In the beginning Penny was jaundiced and lost 13% of her birthweight after leaving the hospital, so we were putting in regular appearances at the pediatrician’s office.
Bleary-eyed and sleep-deprived, I held my daughter so a lab technician could prick Penny’s heel and draw blood to test her bilirubin levels.
“Name?” asked the lab tech.
“Penelope Van Sant.”
“Date of birth?”
A long, long pause. “Uh, hers or mine?”
The technician gave me a pitying laugh. “Hers.”
That was the first time I realized that I was a parent. The first time it really sunk in. All my life, the only birthdate that had ever been requested of me was my own. Until now.
There’s a new layer to my identity. In addition to so many other things, I am now also Mama. I’m not sure what that means, just yet.
I love my daughter. I was actually a little bit worried about this before she was born, because I’ve been told that sometimes the love doesn’t come right away. That I might feel awe, that I would surely feel responsibility, but that love–real love–might take a little bit longer, and that it would be normal if that were the case. But it wasn’t. I loved Penelope completely as soon as I saw her. Awe and responsibility, too. But I was full to bursting with so much love.

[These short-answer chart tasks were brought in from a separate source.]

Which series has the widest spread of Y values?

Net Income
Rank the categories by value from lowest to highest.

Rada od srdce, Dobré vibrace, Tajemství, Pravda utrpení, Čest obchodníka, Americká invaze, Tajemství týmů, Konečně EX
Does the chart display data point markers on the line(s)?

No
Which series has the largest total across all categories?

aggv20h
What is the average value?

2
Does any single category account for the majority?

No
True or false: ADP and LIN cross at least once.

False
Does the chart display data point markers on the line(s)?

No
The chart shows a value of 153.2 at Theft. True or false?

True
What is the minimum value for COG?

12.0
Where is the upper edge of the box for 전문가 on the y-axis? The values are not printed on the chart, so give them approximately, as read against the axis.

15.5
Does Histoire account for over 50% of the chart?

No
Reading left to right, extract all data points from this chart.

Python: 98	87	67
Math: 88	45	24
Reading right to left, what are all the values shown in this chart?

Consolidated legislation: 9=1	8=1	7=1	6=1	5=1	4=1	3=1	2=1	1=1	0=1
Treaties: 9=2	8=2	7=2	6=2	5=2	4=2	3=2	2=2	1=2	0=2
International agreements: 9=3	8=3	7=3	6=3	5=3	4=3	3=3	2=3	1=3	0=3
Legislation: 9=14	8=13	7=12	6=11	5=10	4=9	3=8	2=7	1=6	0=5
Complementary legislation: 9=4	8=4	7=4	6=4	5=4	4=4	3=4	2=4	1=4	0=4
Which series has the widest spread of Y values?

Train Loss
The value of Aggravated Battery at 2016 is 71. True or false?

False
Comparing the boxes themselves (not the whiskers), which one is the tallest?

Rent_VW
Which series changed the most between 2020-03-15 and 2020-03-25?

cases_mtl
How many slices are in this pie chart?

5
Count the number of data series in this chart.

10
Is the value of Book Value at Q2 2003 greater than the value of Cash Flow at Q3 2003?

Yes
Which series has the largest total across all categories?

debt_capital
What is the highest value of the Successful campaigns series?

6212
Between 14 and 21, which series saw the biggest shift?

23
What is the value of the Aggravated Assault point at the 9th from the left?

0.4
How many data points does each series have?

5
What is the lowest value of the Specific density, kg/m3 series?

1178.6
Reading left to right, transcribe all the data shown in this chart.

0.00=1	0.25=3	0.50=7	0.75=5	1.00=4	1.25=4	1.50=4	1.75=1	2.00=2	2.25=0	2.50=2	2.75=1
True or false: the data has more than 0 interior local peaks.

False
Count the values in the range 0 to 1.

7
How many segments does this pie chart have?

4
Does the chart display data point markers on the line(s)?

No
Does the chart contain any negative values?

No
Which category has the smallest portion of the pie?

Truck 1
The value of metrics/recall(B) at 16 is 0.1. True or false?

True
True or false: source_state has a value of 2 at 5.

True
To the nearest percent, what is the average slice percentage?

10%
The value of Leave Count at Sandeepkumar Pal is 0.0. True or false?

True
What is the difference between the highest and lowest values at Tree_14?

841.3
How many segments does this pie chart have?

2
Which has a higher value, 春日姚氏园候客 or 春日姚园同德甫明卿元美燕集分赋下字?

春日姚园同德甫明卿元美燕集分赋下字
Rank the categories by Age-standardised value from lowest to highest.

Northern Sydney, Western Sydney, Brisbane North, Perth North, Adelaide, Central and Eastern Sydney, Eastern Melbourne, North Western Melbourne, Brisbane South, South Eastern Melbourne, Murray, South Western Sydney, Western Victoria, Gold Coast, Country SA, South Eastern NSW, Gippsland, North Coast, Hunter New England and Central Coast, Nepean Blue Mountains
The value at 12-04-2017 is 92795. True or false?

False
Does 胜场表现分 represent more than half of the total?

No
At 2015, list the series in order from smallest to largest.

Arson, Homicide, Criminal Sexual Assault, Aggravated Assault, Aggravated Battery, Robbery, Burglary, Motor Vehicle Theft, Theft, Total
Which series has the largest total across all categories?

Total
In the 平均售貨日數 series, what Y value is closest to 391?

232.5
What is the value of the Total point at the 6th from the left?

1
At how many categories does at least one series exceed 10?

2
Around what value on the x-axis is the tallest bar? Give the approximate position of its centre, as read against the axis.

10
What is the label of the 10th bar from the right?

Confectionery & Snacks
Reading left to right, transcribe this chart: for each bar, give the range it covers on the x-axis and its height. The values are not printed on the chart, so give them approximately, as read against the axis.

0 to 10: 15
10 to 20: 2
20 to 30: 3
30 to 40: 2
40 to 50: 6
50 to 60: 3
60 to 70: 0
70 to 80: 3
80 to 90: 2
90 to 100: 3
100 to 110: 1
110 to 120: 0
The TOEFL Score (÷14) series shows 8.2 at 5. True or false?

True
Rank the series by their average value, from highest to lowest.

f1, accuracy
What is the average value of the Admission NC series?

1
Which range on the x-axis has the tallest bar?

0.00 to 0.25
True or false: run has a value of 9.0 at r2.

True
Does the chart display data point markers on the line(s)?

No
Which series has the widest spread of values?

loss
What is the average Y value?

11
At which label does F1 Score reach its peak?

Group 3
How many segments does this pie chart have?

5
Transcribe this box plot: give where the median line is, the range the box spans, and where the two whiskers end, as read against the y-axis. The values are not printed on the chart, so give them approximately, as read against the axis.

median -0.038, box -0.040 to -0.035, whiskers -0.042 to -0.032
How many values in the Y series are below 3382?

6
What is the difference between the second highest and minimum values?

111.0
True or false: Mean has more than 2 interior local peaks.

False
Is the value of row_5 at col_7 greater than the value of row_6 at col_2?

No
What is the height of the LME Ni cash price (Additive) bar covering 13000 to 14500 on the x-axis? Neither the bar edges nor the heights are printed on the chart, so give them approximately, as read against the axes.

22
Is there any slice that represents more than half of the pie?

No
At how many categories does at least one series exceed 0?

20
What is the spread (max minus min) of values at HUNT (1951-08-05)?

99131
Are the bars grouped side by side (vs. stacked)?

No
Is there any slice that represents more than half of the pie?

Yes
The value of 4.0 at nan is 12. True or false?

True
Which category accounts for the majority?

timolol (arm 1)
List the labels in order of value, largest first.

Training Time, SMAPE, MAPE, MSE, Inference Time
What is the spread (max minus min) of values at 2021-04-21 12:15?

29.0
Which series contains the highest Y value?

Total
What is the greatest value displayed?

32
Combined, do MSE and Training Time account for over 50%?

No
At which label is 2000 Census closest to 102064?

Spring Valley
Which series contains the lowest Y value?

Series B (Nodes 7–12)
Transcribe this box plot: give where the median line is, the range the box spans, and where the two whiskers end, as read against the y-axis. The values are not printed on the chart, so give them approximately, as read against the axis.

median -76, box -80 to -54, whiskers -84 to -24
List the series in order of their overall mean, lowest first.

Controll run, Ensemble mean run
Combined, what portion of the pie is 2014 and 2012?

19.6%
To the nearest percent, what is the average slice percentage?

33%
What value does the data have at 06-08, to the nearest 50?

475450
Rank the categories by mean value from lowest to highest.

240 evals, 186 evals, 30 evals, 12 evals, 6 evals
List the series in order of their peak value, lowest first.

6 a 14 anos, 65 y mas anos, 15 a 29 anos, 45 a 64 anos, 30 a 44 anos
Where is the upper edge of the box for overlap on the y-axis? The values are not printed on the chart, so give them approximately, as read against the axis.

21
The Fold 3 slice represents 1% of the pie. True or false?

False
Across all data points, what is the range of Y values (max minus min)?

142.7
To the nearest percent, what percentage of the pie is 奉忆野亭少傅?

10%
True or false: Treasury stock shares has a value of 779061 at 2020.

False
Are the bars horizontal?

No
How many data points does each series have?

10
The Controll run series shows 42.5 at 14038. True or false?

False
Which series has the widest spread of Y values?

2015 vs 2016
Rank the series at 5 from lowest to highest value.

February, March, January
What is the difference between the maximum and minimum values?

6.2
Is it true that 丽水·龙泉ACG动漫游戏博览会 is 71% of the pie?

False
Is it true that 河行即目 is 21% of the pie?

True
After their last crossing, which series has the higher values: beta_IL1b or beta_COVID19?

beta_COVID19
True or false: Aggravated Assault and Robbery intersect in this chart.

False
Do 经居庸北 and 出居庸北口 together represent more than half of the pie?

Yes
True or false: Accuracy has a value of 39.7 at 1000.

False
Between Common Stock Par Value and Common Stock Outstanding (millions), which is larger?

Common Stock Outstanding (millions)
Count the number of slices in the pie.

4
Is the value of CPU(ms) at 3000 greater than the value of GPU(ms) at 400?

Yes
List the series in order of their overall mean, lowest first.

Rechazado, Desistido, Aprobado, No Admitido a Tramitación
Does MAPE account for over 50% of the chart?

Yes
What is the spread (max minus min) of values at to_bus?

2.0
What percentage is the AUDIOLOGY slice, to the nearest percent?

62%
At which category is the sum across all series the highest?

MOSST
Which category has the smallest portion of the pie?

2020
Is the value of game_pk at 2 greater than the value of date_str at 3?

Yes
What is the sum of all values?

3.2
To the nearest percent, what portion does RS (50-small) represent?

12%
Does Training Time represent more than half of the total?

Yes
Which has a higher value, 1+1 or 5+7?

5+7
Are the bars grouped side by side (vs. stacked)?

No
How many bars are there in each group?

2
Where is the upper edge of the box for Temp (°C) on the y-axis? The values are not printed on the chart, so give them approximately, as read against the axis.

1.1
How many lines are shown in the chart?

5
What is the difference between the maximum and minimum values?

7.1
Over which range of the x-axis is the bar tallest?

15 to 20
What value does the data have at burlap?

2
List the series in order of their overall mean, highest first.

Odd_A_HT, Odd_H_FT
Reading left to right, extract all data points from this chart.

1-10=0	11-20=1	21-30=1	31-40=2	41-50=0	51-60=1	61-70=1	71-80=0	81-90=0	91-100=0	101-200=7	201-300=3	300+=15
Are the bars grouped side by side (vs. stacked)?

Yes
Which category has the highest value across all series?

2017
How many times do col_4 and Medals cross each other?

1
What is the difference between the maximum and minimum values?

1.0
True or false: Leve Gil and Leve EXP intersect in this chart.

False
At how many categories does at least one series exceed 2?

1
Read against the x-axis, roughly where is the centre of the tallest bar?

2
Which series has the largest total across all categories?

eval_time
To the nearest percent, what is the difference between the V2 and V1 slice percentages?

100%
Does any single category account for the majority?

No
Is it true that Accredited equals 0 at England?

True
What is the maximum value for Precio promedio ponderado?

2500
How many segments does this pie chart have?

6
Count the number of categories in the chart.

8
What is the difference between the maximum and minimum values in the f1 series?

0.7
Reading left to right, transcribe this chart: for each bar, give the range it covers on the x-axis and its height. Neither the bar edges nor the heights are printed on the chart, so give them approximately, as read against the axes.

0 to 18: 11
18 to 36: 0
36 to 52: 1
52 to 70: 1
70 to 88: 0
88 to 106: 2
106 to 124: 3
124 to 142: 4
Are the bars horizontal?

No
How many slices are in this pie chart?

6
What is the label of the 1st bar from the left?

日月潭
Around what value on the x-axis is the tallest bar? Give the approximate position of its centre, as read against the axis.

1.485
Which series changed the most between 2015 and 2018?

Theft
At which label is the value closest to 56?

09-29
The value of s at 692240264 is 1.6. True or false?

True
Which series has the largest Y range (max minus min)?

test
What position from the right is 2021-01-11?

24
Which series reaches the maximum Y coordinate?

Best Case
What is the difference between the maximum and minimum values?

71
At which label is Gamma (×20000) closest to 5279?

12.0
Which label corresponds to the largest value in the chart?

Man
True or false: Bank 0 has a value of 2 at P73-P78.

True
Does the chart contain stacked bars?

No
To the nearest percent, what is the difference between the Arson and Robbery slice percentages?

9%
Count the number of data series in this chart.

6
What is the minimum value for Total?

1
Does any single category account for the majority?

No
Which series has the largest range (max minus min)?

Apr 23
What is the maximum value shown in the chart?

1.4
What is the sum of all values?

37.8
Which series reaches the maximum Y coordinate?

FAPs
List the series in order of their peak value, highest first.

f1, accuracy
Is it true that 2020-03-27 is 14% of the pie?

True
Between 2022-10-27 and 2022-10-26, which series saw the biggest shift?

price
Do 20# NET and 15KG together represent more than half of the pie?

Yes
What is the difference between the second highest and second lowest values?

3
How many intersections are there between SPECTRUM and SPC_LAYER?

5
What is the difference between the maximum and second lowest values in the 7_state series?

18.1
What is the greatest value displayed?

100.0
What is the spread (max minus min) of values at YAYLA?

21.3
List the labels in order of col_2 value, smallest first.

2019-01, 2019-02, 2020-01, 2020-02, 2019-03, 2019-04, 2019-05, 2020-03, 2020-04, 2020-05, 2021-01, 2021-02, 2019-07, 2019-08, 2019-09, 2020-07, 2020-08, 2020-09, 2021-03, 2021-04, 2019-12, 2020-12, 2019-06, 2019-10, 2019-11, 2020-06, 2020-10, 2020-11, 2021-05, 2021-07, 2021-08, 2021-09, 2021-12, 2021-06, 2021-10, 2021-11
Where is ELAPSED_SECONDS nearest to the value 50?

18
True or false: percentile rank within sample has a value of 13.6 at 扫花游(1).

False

I’m still exploring what it means to be a mother. It means feeding Penny, changing her, keeping her alive. It means cooing at her and delighting in her smiles. It means holding her and rocking her and getting up in the middle of the night. It means doing these things over and over and over again until I’ve lost all sense of time. It means doing these things even when I do not want to do them. Even when I am tired or stressed or angry or sad or overwhelmed. I take care of her anyway, no matter what, because I am her mother.
But that is only for a little while, and those are only the tasks of being a mother right in this moment. Those are the things I do, but not who I am.
And that part, I think, will take a little longer. I have only recently gotten used to being a wife. It took over a year to fold that into my identity, to say my new surname with confidence. I still haven’t recorded a new voicemail message, though. Being a wife is something I grew into, and I imagine motherhood will be the same.
For now, being Mama is strange, but so sweet.